Three Changes Review Off-BroadwayTHREE CHANGES
Reviewed by Jenny Sandman
Published 2008-09-15

Warning: spoiler alert!

Nicky Silver’s new play at Playwrights Horizons, Three Changes, is kind of a backward Madame Bovary. Nate (Dylan McDermott) and Laurel (Maura Tierney) are an average upper-middle-class Upper West Side couple, until Nate’s brother Hal (Scott Cohen) comes for an unannounced and extended stay. Hal’s visit, at first an innocuous chance to reconnect, then an annoyance, swiftly turns ominous as he shakes apart their world and then their marriage.

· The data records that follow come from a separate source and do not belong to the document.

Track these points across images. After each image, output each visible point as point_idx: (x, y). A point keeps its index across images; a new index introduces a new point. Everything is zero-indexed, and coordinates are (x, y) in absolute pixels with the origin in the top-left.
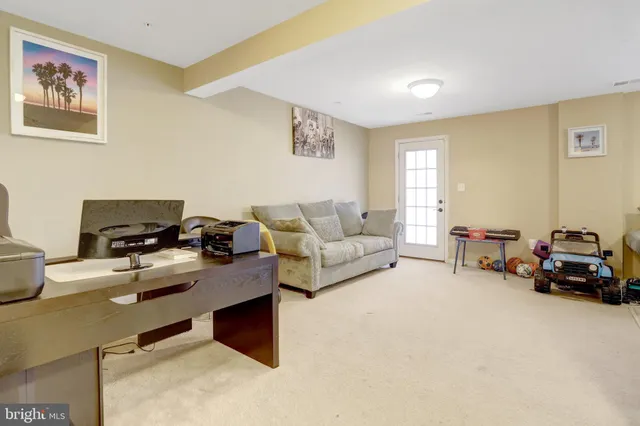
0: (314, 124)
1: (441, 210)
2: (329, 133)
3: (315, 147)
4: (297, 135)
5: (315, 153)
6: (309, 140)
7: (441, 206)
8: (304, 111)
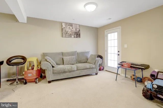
0: (71, 28)
1: (119, 55)
2: (78, 30)
3: (71, 35)
4: (64, 31)
5: (71, 36)
6: (68, 33)
7: (119, 53)
8: (66, 24)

And here’s where the connection to Madame Bovary comes in—although Nate, rather than Laurel, becomes the center of the play’s pathos and loss. Laurel seems a more obvious choice. A timid woman, who fears even dreaming larger than a home and family, she ostensibly has the most to lose with any radical change. But she manages to adapt and even thrive with the new arrangements. Once Nate’s lifeless marriage and routine existence is pulled out from under him, he is unable to find his way.

The play moves a little slowly and director Wilson Malam is a little too enamored of the blocking triangle. The first act is concerned almost solely with setting up the story, and the play doesn’t really take off until the second act. But when it does, the dominoes fall swiftly. The two peripheral characters, Steffi (Aya Cash) and Gordon (Brian J. Smith) are shrill and childish to the point of infuriation, but that’s the point—I wanted to strangle Gordon every time he opened his mouth, and that’s exactly the way it should be. The dark humor in Three Changes is nearly overwhelmed by its sorrow; the production would be better served with a lighter tone, but the creepy last scene (almost) makes up for that.

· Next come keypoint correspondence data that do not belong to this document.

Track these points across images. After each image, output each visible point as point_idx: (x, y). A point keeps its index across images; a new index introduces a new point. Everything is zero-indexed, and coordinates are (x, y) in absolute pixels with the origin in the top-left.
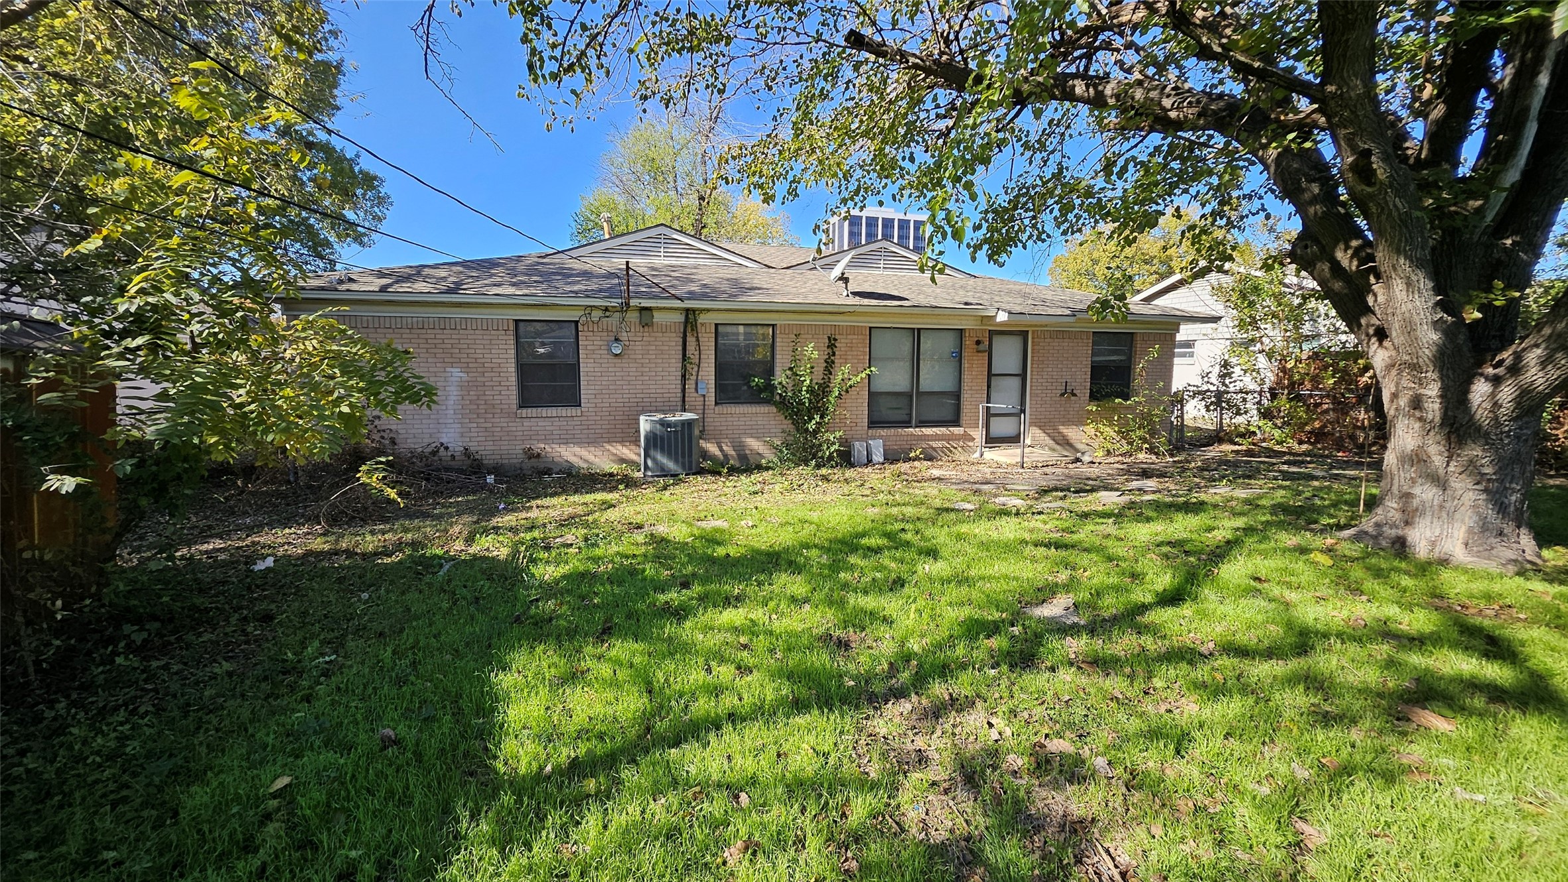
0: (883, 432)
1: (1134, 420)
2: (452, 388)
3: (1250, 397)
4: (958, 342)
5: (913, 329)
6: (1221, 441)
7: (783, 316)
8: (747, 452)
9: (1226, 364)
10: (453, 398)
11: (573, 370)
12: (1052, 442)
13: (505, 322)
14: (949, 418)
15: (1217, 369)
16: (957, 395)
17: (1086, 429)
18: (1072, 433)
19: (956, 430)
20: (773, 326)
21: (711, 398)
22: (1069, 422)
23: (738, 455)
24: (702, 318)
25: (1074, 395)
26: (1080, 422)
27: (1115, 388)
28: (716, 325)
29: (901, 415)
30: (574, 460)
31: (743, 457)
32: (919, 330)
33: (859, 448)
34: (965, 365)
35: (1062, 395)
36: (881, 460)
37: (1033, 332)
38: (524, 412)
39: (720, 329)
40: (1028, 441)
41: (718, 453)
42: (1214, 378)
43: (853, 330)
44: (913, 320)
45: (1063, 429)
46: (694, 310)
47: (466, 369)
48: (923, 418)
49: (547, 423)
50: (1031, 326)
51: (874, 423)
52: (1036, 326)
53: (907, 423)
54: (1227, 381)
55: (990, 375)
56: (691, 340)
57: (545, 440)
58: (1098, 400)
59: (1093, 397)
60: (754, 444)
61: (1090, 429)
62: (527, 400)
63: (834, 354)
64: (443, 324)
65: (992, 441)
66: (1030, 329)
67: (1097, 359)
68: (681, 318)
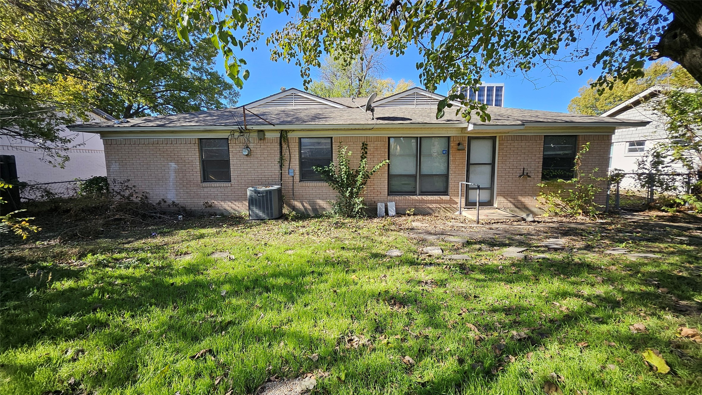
0: (397, 198)
1: (574, 194)
2: (172, 173)
3: (678, 178)
4: (447, 144)
5: (417, 137)
6: (651, 208)
7: (336, 132)
8: (318, 207)
9: (658, 155)
10: (172, 177)
11: (227, 163)
12: (512, 206)
13: (194, 140)
14: (442, 190)
15: (650, 158)
16: (446, 177)
17: (538, 198)
18: (528, 201)
19: (444, 198)
20: (332, 138)
21: (297, 178)
22: (526, 194)
23: (313, 209)
24: (290, 135)
25: (529, 177)
26: (534, 193)
27: (560, 172)
28: (300, 138)
29: (409, 188)
30: (228, 208)
31: (315, 210)
32: (420, 137)
33: (381, 207)
34: (451, 158)
35: (520, 176)
36: (394, 214)
37: (500, 136)
38: (205, 184)
39: (302, 140)
40: (496, 205)
41: (301, 207)
42: (648, 165)
43: (378, 139)
44: (416, 132)
45: (521, 198)
46: (286, 131)
47: (177, 163)
48: (424, 190)
49: (215, 190)
50: (497, 133)
51: (391, 192)
52: (500, 133)
53: (414, 193)
54: (660, 167)
55: (469, 164)
56: (285, 146)
57: (215, 199)
58: (548, 179)
59: (544, 177)
60: (322, 203)
61: (542, 199)
62: (205, 179)
63: (366, 153)
64: (167, 142)
65: (470, 204)
66: (497, 135)
67: (546, 153)
68: (278, 135)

The payoff is slow in coming—Three Changes is best enjoyed after the fact, upon reflection, after the last scene and all the twists and turns have had a chance to sink in. While the first part of the play moves too gently for my taste, and the overall pace is entirely too leisurely, the acting is great and the last scene is well worth the wait. Nicky Silver is another playwright to watch.